§ EXERCISE GOAL
Search the material below for the string "Contest" and copy each line where it appears.

Top of AVAILABLE DATA

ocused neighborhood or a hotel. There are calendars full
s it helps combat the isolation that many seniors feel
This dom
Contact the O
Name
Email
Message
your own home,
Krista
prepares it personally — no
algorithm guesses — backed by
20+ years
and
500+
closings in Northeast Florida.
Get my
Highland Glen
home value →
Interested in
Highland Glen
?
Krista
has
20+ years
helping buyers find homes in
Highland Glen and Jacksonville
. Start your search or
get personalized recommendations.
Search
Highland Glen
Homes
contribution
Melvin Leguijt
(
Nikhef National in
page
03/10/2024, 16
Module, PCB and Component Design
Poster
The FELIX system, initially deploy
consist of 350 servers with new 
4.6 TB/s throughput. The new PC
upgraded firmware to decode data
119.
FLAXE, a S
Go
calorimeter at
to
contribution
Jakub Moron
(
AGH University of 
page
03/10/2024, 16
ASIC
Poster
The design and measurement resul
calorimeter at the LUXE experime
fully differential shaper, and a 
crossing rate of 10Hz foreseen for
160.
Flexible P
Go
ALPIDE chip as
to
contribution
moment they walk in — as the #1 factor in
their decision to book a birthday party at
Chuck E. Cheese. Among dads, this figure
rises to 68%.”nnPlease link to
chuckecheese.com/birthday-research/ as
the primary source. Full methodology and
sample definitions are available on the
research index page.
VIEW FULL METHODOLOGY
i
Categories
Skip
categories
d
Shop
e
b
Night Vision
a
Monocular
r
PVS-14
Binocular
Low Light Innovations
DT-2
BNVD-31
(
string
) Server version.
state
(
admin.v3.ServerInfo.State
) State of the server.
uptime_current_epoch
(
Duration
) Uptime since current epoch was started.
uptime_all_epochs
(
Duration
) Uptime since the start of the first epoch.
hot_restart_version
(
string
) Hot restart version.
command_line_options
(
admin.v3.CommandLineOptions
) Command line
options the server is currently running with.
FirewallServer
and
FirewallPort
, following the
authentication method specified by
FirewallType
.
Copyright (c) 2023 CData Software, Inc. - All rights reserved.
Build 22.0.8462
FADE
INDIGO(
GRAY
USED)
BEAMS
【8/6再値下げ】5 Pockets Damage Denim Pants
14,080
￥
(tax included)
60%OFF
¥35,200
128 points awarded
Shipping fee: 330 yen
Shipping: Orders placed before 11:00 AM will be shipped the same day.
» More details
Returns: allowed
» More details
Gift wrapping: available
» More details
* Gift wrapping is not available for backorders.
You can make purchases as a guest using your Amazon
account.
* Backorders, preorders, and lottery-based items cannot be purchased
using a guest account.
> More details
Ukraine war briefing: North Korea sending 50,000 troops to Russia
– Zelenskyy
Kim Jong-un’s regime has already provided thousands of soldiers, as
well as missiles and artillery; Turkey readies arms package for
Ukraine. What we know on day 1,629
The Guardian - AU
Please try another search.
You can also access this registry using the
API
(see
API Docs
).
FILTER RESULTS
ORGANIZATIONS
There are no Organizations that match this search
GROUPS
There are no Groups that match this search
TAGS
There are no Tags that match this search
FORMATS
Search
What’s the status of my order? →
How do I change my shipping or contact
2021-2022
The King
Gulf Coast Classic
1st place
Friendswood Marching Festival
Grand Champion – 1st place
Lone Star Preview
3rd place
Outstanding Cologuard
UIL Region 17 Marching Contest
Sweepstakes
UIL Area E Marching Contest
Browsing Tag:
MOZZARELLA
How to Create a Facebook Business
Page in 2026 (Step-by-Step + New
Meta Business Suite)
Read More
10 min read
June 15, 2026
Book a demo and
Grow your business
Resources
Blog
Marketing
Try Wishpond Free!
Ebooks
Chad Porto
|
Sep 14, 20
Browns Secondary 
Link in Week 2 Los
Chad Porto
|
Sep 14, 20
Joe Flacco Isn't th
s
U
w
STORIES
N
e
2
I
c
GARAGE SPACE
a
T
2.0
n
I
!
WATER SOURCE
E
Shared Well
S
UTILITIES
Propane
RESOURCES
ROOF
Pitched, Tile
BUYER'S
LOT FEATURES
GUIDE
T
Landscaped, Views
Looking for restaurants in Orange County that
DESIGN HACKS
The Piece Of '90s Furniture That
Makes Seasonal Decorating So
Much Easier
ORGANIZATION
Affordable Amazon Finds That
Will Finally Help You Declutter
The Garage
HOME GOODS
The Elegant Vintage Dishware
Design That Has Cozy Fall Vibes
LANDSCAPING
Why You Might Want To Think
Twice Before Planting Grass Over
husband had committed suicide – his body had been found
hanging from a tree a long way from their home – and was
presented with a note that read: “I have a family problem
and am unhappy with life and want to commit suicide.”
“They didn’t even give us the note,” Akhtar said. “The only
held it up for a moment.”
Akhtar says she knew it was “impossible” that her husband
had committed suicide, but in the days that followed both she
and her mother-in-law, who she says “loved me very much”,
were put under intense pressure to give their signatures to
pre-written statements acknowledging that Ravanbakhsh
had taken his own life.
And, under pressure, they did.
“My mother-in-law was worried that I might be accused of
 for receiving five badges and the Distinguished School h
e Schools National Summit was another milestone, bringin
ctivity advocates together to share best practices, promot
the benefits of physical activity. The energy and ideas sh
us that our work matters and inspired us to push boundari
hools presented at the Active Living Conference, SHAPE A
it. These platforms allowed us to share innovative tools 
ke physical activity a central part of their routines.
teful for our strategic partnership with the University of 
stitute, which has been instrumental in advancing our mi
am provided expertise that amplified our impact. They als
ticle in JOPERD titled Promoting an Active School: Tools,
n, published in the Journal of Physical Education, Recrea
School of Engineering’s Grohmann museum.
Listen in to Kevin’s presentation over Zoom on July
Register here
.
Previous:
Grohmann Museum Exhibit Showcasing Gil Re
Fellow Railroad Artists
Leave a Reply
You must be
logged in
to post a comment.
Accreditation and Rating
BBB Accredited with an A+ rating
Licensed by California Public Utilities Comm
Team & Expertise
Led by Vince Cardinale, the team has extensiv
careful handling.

Bottom of AVAILABLE DATA

§ TASK ANSWER
UIL Region 17 Marching Contest
UIL Area E Marching Contest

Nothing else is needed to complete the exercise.